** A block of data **

- - - - - - -

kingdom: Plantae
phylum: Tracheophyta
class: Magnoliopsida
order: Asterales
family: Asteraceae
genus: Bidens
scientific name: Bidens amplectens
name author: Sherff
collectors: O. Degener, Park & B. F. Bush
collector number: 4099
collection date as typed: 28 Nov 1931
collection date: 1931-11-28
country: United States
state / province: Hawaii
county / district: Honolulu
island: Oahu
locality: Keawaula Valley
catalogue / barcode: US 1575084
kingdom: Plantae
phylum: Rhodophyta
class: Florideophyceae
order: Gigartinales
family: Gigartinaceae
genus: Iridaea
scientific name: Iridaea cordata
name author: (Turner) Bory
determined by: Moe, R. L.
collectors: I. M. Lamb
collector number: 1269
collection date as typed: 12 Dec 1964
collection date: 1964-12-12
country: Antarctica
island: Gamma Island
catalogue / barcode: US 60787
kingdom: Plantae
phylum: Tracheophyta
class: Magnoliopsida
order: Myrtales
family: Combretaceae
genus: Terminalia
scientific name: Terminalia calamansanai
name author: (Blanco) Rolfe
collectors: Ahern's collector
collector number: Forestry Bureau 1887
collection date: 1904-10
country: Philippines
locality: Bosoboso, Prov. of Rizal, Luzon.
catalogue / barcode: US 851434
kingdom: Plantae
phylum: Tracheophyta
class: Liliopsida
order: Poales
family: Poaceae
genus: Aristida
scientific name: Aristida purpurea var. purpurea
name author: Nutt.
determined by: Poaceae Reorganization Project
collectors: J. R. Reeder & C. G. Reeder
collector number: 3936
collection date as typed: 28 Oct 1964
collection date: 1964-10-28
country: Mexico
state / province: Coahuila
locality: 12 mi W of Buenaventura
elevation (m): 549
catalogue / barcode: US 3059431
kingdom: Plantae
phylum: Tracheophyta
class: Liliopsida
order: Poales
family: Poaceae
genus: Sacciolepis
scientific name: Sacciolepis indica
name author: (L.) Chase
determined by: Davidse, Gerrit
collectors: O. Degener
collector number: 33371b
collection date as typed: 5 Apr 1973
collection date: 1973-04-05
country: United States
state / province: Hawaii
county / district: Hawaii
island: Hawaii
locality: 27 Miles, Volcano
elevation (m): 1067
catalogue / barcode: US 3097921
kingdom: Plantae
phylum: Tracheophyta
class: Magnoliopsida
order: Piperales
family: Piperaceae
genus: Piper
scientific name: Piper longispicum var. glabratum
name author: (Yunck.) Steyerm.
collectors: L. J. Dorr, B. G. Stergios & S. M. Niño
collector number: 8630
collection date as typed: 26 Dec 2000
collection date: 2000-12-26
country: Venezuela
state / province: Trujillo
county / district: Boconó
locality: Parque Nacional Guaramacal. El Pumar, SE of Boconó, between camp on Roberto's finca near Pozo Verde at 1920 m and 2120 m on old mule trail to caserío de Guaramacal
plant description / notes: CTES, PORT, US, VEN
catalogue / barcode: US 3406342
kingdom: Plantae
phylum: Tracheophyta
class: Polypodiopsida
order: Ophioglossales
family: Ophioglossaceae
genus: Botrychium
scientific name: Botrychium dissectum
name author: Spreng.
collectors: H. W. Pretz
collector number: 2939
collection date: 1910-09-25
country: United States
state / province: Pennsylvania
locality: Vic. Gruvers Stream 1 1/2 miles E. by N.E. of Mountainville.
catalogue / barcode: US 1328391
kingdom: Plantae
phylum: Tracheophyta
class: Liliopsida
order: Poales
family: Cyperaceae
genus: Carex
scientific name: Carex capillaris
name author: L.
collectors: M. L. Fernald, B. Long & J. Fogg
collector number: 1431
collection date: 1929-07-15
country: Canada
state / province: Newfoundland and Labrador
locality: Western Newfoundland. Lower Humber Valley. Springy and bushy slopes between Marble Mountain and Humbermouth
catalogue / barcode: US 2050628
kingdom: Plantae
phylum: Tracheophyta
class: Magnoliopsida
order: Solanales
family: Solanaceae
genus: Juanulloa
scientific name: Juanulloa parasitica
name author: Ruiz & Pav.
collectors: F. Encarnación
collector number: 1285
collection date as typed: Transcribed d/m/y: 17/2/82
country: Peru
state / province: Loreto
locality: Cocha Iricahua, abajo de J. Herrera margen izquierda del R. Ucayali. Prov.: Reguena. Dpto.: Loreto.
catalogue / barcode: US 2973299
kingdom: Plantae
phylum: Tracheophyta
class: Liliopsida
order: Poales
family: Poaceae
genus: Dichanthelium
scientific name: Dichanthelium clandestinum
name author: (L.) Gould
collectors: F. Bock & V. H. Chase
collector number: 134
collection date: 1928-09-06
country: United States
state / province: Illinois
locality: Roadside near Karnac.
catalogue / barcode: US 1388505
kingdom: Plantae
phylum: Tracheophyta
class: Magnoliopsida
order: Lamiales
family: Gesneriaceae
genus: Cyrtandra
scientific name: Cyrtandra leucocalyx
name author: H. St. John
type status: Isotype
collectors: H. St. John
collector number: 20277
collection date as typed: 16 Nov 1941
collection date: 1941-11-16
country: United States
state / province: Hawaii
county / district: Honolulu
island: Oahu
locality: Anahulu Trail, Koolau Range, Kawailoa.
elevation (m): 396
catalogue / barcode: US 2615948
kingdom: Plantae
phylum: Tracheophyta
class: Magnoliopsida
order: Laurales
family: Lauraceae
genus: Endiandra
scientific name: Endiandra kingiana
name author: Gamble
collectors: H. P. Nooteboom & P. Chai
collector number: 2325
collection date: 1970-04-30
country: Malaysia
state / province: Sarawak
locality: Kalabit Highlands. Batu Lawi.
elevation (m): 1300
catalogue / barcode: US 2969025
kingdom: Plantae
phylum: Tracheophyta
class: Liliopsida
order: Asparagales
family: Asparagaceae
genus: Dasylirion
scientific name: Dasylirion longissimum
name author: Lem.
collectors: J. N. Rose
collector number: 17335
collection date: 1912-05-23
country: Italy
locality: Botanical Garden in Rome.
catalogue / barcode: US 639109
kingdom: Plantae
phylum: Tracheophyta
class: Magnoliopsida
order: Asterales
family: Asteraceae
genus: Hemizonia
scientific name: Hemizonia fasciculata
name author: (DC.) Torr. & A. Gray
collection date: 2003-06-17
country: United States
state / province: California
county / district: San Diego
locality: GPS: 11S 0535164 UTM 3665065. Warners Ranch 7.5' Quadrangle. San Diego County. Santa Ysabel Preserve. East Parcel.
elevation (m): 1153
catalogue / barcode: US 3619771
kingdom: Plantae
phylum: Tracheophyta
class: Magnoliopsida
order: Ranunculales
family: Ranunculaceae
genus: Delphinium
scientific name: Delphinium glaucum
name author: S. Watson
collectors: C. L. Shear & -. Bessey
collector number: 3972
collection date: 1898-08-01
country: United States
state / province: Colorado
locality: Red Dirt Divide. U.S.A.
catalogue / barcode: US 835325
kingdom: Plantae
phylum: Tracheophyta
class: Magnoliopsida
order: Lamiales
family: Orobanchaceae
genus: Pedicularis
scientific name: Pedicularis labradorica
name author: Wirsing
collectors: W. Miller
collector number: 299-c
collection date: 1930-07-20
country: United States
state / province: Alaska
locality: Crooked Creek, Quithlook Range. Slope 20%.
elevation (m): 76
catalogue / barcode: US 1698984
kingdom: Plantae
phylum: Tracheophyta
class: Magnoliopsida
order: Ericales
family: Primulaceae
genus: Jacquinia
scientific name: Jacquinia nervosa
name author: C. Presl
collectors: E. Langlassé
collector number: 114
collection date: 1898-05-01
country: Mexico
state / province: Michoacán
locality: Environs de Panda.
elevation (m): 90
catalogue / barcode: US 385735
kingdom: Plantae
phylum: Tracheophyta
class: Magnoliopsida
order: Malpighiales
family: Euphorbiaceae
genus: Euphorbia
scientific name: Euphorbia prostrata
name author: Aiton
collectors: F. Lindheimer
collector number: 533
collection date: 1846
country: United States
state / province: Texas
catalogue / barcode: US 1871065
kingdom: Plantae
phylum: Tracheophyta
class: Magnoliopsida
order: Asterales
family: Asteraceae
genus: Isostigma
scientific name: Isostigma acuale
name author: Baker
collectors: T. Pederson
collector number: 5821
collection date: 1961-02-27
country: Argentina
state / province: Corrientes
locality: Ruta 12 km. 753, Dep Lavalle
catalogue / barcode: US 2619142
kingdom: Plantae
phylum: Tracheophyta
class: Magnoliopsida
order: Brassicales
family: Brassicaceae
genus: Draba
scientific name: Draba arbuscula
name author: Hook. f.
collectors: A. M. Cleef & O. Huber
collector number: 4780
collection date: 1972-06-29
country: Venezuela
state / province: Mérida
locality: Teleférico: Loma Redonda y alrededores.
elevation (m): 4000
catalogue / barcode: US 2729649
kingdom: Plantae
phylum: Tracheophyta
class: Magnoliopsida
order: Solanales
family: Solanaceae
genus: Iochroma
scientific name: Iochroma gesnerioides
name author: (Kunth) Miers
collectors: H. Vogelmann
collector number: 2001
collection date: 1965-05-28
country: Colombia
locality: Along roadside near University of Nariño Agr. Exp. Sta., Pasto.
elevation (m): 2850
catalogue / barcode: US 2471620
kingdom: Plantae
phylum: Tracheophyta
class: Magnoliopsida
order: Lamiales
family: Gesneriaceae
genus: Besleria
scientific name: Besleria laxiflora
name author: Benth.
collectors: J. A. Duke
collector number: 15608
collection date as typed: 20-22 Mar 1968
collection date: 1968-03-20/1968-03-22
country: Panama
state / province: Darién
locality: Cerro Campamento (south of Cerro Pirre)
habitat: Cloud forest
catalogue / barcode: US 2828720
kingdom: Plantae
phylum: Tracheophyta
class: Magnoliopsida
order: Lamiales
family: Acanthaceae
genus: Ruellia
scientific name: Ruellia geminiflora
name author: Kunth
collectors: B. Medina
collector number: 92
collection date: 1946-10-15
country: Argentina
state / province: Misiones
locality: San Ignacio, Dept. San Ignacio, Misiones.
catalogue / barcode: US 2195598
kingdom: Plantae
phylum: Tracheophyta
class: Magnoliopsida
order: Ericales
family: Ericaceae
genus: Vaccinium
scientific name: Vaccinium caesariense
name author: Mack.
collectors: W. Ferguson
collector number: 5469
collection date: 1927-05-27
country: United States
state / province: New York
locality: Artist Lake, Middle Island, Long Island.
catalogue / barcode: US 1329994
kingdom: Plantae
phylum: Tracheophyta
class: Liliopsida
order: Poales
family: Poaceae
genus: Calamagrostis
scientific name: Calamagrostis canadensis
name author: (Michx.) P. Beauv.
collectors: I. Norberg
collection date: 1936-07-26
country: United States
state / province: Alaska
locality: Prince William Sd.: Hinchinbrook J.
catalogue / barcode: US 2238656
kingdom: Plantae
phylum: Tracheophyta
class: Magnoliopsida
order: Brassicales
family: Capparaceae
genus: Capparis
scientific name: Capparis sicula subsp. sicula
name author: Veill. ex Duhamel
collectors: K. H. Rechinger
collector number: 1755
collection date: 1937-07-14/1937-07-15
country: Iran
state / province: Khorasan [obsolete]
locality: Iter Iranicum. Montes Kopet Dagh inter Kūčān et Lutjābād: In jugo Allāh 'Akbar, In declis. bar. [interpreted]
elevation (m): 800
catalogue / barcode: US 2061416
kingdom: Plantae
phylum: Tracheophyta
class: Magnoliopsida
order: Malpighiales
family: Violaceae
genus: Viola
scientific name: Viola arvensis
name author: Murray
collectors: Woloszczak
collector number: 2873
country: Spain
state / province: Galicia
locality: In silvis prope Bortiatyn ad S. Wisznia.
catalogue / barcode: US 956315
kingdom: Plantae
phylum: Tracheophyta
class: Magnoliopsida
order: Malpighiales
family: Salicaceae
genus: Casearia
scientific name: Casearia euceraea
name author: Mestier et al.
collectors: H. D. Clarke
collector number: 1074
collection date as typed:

- - - - - - -

** Required work **
Put the part of the listing that opens with the line containing "collector number: Forestry Bureau 1887" and closes with the line containing "genus: Botrychium" into a Markdown table with columns Row and Line, numbering each row and leaving out blank lines.

** Solution for this task **
| Row | Line |
|---|---|
| 1 | collector number: Forestry Bureau 1887 |
| 2 | collection date: 1904-10 |
| 3 | country: Philippines |
| 4 | locality: Bosoboso, Prov. of Rizal, Luzon. |
| 5 | catalogue / barcode: US 851434 |
| 6 | kingdom: Plantae |
| 7 | phylum: Tracheophyta |
| 8 | class: Liliopsida |
| 9 | order: Poales |
| 10 | family: Poaceae |
| 11 | genus: Aristida |
| 12 | scientific name: Aristida purpurea var. purpurea |
| 13 | name author: Nutt. |
| 14 | determined by: Poaceae Reorganization Project |
| 15 | collectors: J. R. Reeder & C. G. Reeder |
| 16 | collector number: 3936 |
| 17 | collection date as typed: 28 Oct 1964 |
| 18 | collection date: 1964-10-28 |
| 19 | country: Mexico |
| 20 | state / province: Coahuila |
| 21 | locality: 12 mi W of Buenaventura |
| 22 | elevation (m): 549 |
| 23 | catalogue / barcode: US 3059431 |
| 24 | kingdom: Plantae |
| 25 | phylum: Tracheophyta |
| 26 | class: Liliopsida |
| 27 | order: Poales |
| 28 | family: Poaceae |
| 29 | genus: Sacciolepis |
| 30 | scientific name: Sacciolepis indica |
| 31 | name author: (L.) Chase |
| 32 | determined by: Davidse, Gerrit |
| 33 | collectors: O. Degener |
| 34 | collector number: 33371b |
| 35 | collection date as typed: 5 Apr 1973 |
| 36 | collection date: 1973-04-05 |
| 37 | country: United States |
| 38 | state / province: Hawaii |
| 39 | county / district: Hawaii |
| 40 | island: Hawaii |
| 41 | locality: 27 Miles, Volcano |
| 42 | elevation (m): 1067 |
| 43 | catalogue / barcode: US 3097921 |
| 44 | kingdom: Plantae |
| 45 | phylum: Tracheophyta |
| 46 | class: Magnoliopsida |
| 47 | order: Piperales |
| 48 | family: Piperaceae |
| 49 | genus: Piper |
| 50 | scientific name: Piper longispicum var. glabratum |
| 51 | name author: (Yunck.) Steyerm. |
| 52 | collectors: L. J. Dorr, B. G. Stergios & S. M. Niño |
| 53 | collector number: 8630 |
| 54 | collection date as typed: 26 Dec 2000 |
| 55 | collection date: 2000-12-26 |
| 56 | country: Venezuela |
| 57 | state / province: Trujillo |
| 58 | county / district: Boconó |
| 59 | locality: Parque Nacional Guaramacal. El Pumar, SE of Boconó, between camp on Roberto's finca near Pozo Verde at 1920 m and 2120 m on old mule trail to caserío de Guaramacal |
| 60 | plant description / notes: CTES, PORT, US, VEN |
| 61 | catalogue / barcode: US 3406342 |
| 62 | kingdom: Plantae |
| 63 | phylum: Tracheophyta |
| 64 | class: Polypodiopsida |
| 65 | order: Ophioglossales |
| 66 | family: Ophioglossaceae |
| 67 | genus: Botrychium |